**Your goal**
Pictures are to be left out; everything else in the records must be repeated exactly.

**Data records**
◇ ◇ ◇ ◇

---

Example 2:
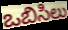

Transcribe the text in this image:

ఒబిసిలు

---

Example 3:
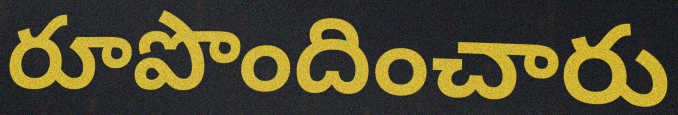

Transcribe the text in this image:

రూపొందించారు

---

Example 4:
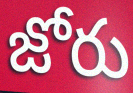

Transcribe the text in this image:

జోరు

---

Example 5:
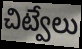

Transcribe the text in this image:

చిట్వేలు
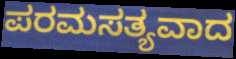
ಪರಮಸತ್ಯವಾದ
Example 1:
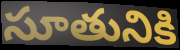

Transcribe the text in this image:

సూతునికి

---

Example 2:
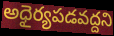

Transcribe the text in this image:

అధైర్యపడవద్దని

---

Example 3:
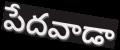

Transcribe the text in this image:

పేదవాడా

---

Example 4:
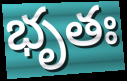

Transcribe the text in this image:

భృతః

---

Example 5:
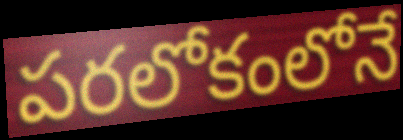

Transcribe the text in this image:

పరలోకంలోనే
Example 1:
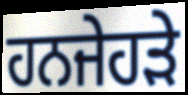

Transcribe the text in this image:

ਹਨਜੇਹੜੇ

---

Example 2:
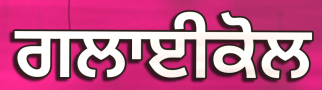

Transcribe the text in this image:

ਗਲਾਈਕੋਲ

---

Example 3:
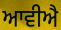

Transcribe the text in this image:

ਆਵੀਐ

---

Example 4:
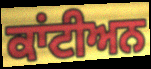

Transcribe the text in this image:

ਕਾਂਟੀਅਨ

◇ ◇ ◇ ◇

**Answer box**
---

Example 2:

Transcribe the text in this image:

ఒబిసిలు

---

Example 3:

Transcribe the text in this image:

రూపొందించారు

---

Example 4:

Transcribe the text in this image:

జోరు

---

Example 5:

Transcribe the text in this image:

చిట్వేలు
ಪರಮಸತ್ಯವಾದ
Example 1:

Transcribe the text in this image:

సూతునికి

---

Example 2:

Transcribe the text in this image:

అధైర్యపడవద్దని

---

Example 3:

Transcribe the text in this image:

పేదవాడా

---

Example 4:

Transcribe the text in this image:

భృతః

---

Example 5:

Transcribe the text in this image:

పరలోకంలోనే
Example 1:

Transcribe the text in this image:

ਹਨਜੇਹੜੇ

---

Example 2:

Transcribe the text in this image:

ਗਲਾਈਕੋਲ

---

Example 3:

Transcribe the text in this image:

ਆਵੀਐ

---

Example 4:

Transcribe the text in this image:

ਕਾਂਟੀਅਨ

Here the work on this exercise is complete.